[Source extract]
=== Begin Enclosure ===
PARIS — Boeing’s once-formidable battle with satellite operator Telesat of Canada over Telesat’s allegations of gross negligence and breach of contract has shrunk to a fifth of its former size with Telesat’s progressive reduction of its claims, Boeing said July 25.

In a filing with the U.S. Securities and Exchange Commission (SEC), Chicago-based Boeing said the damages Ottawa, Ontario-based Telesat is seeking in compensation for the problems aboard the Anik F1 satellite now total just $71 million, compared with $395 million when the arbitration filing was first made in 2006.

The SEC filing also updates Boeing’s issues with several satellite customers and launch vehicle partners, including mobile broadband provider LightSquared, which filed for bankruptcy in May; a dispute with the U.S. Air Force over pricing of three Delta rocket launches; and Boeing’s attempts to get repayment from its former Russian and Ukrainian partners in the Sea Launch commercial launch company.

Telesat’s shrinking arbitration demand has come even as the Canadian operator has revised upward the amount of service it believes it will get from Anik F1, which was launched in November 2000. Anik F1 is one of six first-generation Boeing 702 model satellites that featured a defective solar-array design.

Telesat, which received an insurance claim for Anik F1, initially thought the satellite would be taken out of service in 2011, five years before its planned retirement date, and that even before then its ability to serve customers would decline as the solar-array problem progressively reduced power available to the payload.

Telesat more recently has said Anik F1 is likely to continue operations until 2022, although the company may begin switching off transponders before then depending on how the solar arrays perform.

Telesat has alleged that Boeing knew of the solar-array issue before Anik F1 was launched but did not inform Telesat. Boeing has denied this, and has countersued Telesat — going so far as to demand that the Canadian operator pay annual performance incentive fees given the satellite’s continued operability.

An arbitration panel is scheduled to rule on the issue in November.

In its SEC filing, Boeing said it is confident that LightSquared LLC of Reston, Va., a wireless broadband startup company that has ordered two large Boeing satellites, eventually will pay Boeing $116 million owed for completion of the second satellite and related ground infrastructure.

LightSquared’s first Boeing satellite is in orbit. The second “is substantially complete but remains in Boeing’s possession,” the company said, adding: “We believe that our rights in the second satellite and related ground-segment assets are sufficient to protect the value of our receivables in the event that LightSquared fails to make payments as contractually required, or rejects its contract with us” as part of its Chapter 11 bankruptcy proceedings. “As a result, we do not expect to incur any losses” related to the LightSquared satellite payments.

Boeing and United Launch Alliance (ULA) of Denver have petitioned the Armed Services Board of Contract Appeals (ASBCA) to order the U.S. Air Force to increase payment on three Delta rockets the Air Force contracted for at prices that turned out to be far lower than what Boeing and ULA need to reach financial break-even, much less a profit.

The dispute has dragged on for nearly four years. Boeing and ULA — in which Boeing and Lockheed Martin Corp. each holds a 50 percent equity stake — have said the dispute is centered on the fact that the Air Force, in exercising its three contract options, arrived with satellites that are far bigger than what was planned when the launch contract was signed.
=== End Enclosure ===
[What is expected] Rewrite the part of the article on Boeing's satellite disputes from "Telesat, which received" to "to the payload.", putting "insurance payout" in place of "insurance claim".

[Extracted records]
=== Begin Enclosure ===
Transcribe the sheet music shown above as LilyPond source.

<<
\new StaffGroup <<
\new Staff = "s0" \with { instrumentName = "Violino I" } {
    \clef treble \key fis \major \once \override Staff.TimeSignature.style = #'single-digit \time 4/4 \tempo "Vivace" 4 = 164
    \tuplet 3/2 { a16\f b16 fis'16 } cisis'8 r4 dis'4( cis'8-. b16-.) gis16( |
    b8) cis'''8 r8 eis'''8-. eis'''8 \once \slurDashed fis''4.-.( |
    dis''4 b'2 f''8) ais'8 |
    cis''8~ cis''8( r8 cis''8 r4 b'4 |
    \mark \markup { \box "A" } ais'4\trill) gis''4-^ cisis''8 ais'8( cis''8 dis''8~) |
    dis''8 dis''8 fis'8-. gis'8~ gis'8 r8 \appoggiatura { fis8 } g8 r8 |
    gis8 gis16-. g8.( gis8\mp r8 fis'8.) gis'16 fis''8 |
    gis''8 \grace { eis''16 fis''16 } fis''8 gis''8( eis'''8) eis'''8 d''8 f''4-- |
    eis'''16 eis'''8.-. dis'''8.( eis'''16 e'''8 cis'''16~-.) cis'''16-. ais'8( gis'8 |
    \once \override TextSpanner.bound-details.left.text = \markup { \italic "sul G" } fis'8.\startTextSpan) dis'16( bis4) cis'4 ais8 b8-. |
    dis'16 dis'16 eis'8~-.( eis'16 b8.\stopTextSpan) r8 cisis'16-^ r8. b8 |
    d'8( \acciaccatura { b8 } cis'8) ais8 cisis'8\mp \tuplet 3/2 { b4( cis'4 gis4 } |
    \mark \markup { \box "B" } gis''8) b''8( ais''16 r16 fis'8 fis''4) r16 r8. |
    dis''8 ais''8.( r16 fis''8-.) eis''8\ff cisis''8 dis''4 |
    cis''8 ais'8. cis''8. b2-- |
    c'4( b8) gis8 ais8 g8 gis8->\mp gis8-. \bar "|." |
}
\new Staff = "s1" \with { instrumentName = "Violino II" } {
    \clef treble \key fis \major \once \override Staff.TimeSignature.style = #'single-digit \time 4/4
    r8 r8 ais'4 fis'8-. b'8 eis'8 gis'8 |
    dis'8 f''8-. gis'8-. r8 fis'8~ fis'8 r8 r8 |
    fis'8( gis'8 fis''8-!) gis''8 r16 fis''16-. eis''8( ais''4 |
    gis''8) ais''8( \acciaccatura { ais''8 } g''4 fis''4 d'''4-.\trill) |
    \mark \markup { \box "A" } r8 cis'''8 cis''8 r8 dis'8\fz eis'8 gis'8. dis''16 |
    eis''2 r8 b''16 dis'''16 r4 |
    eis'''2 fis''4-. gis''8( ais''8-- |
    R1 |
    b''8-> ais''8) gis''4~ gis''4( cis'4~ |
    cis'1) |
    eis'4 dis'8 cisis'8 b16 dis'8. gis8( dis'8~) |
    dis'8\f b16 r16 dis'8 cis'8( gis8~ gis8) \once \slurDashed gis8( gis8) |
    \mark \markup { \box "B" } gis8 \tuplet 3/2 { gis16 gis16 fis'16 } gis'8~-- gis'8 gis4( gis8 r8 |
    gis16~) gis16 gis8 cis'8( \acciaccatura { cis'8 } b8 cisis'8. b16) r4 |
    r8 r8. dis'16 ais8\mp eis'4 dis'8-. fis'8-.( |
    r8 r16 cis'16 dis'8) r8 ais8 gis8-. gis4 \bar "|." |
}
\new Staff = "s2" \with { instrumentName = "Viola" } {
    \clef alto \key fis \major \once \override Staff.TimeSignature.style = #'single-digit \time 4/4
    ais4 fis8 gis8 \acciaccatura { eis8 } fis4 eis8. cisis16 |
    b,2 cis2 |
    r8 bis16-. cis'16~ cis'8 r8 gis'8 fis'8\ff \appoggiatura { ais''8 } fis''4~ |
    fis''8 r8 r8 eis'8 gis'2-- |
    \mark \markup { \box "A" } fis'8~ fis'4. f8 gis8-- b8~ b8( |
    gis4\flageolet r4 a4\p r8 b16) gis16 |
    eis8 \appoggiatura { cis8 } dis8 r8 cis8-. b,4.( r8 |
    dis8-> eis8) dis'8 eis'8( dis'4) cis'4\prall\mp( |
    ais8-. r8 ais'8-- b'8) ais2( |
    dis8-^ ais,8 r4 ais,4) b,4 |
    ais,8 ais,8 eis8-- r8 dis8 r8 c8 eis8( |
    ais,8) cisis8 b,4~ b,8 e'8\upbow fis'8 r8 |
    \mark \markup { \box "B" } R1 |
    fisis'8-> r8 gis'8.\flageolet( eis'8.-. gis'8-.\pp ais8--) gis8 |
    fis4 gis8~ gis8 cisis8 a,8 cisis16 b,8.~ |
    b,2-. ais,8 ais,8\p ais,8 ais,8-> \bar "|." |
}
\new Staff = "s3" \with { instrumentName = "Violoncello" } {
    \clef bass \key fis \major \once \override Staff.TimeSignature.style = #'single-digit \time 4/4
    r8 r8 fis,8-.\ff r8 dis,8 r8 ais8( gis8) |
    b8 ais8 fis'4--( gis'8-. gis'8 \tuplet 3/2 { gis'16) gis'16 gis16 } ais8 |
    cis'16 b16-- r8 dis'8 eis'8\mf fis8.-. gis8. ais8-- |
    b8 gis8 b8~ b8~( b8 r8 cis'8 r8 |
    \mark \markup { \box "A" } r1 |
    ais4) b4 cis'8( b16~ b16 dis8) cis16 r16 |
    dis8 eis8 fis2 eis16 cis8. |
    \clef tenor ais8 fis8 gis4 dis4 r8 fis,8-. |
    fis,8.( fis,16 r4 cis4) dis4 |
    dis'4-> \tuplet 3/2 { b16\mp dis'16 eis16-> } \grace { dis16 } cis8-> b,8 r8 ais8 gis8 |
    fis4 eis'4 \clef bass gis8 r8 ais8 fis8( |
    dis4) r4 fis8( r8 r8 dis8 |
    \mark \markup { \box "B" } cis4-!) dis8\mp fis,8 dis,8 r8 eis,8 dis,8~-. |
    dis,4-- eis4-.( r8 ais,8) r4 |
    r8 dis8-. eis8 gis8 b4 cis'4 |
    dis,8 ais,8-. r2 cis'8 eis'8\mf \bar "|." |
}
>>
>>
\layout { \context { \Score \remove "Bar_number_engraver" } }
=== End Enclosure ===
[Output of the exercise]
Telesat, which received an insurance payout for Anik F1, initially thought the satellite would be taken out of service in 2011, five years before its planned retirement date, and that even before then its ability to serve customers would decline as the solar-array problem progressively reduced power available to the payload.